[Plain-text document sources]

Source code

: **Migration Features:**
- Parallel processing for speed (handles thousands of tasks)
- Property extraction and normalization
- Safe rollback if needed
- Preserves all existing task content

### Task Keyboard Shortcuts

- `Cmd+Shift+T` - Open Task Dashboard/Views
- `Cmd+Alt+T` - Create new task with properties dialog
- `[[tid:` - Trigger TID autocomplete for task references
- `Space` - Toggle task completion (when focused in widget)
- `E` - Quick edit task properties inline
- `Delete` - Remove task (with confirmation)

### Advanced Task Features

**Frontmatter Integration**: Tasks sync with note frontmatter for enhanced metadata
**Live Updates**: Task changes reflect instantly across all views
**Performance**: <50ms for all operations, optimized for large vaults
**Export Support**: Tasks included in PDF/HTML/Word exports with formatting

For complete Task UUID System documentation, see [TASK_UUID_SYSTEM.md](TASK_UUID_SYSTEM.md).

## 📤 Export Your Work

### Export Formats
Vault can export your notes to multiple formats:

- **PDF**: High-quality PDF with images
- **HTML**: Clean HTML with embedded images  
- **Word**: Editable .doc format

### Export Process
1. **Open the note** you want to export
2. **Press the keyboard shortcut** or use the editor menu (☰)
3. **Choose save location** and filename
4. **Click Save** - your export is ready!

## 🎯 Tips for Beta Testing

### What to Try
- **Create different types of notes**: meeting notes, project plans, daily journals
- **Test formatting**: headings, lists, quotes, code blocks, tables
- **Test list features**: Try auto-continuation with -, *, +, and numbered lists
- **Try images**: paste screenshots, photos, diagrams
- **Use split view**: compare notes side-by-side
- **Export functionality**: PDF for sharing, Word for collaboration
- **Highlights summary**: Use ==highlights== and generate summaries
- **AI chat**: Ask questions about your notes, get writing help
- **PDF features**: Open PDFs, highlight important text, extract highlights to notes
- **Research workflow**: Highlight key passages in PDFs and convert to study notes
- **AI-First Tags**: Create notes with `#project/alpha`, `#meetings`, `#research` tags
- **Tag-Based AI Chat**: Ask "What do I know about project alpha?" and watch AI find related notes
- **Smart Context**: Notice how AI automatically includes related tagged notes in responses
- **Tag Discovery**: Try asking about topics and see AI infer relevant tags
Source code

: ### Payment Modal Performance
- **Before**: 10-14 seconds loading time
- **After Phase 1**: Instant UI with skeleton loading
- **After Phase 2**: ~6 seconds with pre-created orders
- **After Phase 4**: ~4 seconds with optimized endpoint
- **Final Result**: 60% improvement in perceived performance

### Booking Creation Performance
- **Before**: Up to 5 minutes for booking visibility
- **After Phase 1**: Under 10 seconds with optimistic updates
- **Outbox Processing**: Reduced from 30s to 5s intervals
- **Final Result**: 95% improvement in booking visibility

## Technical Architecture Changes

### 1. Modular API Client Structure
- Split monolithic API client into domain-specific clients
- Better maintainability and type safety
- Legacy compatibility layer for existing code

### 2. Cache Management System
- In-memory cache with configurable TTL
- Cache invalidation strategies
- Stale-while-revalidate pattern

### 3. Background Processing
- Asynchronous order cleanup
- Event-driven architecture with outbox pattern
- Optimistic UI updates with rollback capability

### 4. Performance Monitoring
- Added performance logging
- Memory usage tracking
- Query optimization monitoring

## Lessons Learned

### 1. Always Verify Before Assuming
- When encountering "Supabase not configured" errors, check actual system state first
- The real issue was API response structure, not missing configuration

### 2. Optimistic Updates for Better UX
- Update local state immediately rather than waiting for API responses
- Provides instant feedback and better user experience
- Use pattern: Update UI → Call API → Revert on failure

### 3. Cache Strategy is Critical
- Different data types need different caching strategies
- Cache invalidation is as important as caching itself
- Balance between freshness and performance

[ASSIGNMENT]
Recast every non-blank line of the data above as a Markdown table with the columns "No." and "Text", putting each line's sequence number in "No." and the line itself in "Text".

[RESPONSE TO THE TASK]
| No. | Text |
|---|---|
| 1 | Source code |
| 2 | : **Migration Features:** |
| 3 | - Parallel processing for speed (handles thousands of tasks) |
| 4 | - Property extraction and normalization |
| 5 | - Safe rollback if needed |
| 6 | - Preserves all existing task content |
| 7 | ### Task Keyboard Shortcuts |
| 8 | - `Cmd+Shift+T` - Open Task Dashboard/Views |
| 9 | - `Cmd+Alt+T` - Create new task with properties dialog |
| 10 | - `[[tid:` - Trigger TID autocomplete for task references |
| 11 | - `Space` - Toggle task completion (when focused in widget) |
| 12 | - `E` - Quick edit task properties inline |
| 13 | - `Delete` - Remove task (with confirmation) |
| 14 | ### Advanced Task Features |
| 15 | **Frontmatter Integration**: Tasks sync with note frontmatter for enhanced metadata |
| 16 | **Live Updates**: Task changes reflect instantly across all views |
| 17 | **Performance**: <50ms for all operations, optimized for large vaults |
| 18 | **Export Support**: Tasks included in PDF/HTML/Word exports with formatting |
| 19 | For complete Task UUID System documentation, see [TASK_UUID_SYSTEM.md](TASK_UUID_SYSTEM.md). |
| 20 | ## 📤 Export Your Work |
| 21 | ### Export Formats |
| 22 | Vault can export your notes to multiple formats: |
| 23 | - **PDF**: High-quality PDF with images |
| 24 | - **HTML**: Clean HTML with embedded images   |
| 25 | - **Word**: Editable .doc format |
| 26 | ### Export Process |
| 27 | 1. **Open the note** you want to export |
| 28 | 2. **Press the keyboard shortcut** or use the editor menu (☰) |
| 29 | 3. **Choose save location** and filename |
| 30 | 4. **Click Save** - your export is ready! |
| 31 | ## 🎯 Tips for Beta Testing |
| 32 | ### What to Try |
| 33 | - **Create different types of notes**: meeting notes, project plans, daily journals |
| 34 | - **Test formatting**: headings, lists, quotes, code blocks, tables |
| 35 | - **Test list features**: Try auto-continuation with -, *, +, and numbered lists |
| 36 | - **Try images**: paste screenshots, photos, diagrams |
| 37 | - **Use split view**: compare notes side-by-side |
| 38 | - **Export functionality**: PDF for sharing, Word for collaboration |
| 39 | - **Highlights summary**: Use ==highlights== and generate summaries |
| 40 | - **AI chat**: Ask questions about your notes, get writing help |
| 41 | - **PDF features**: Open PDFs, highlight important text, extract highlights to notes |
| 42 | - **Research workflow**: Highlight key passages in PDFs and convert to study notes |
| 43 | - **AI-First Tags**: Create notes with `#project/alpha`, `#meetings`, `#research` tags |
| 44 | - **Tag-Based AI Chat**: Ask "What do I know about project alpha?" and watch AI find related notes |
| 45 | - **Smart Context**: Notice how AI automatically includes related tagged notes in responses |
| 46 | - **Tag Discovery**: Try asking about topics and see AI infer relevant tags |
| 47 | Source code |
| 48 | : ### Payment Modal Performance |
| 49 | - **Before**: 10-14 seconds loading time |
| 50 | - **After Phase 1**: Instant UI with skeleton loading |
| 51 | - **After Phase 2**: ~6 seconds with pre-created orders |
| 52 | - **After Phase 4**: ~4 seconds with optimized endpoint |
| 53 | - **Final Result**: 60% improvement in perceived performance |
| 54 | ### Booking Creation Performance |
| 55 | - **Before**: Up to 5 minutes for booking visibility |
| 56 | - **After Phase 1**: Under 10 seconds with optimistic updates |
| 57 | - **Outbox Processing**: Reduced from 30s to 5s intervals |
| 58 | - **Final Result**: 95% improvement in booking visibility |
| 59 | ## Technical Architecture Changes |
| 60 | ### 1. Modular API Client Structure |
| 61 | - Split monolithic API client into domain-specific clients |
| 62 | - Better maintainability and type safety |
| 63 | - Legacy compatibility layer for existing code |
| 64 | ### 2. Cache Management System |
| 65 | - In-memory cache with configurable TTL |
| 66 | - Cache invalidation strategies |
| 67 | - Stale-while-revalidate pattern |
| 68 | ### 3. Background Processing |
| 69 | - Asynchronous order cleanup |
| 70 | - Event-driven architecture with outbox pattern |
| 71 | - Optimistic UI updates with rollback capability |
| 72 | ### 4. Performance Monitoring |
| 73 | - Added performance logging |
| 74 | - Memory usage tracking |
| 75 | - Query optimization monitoring |
| 76 | ## Lessons Learned |
| 77 | ### 1. Always Verify Before Assuming |
| 78 | - When encountering "Supabase not configured" errors, check actual system state first |
| 79 | - The real issue was API response structure, not missing configuration |
| 80 | ### 2. Optimistic Updates for Better UX |
| 81 | - Update local state immediately rather than waiting for API responses |
| 82 | - Provides instant feedback and better user experience |
| 83 | - Use pattern: Update UI → Call API → Revert on failure |
| 84 | ### 3. Cache Strategy is Critical |
| 85 | - Different data types need different caching strategies |
| 86 | - Cache invalidation is as important as caching itself |
| 87 | - Balance between freshness and performance |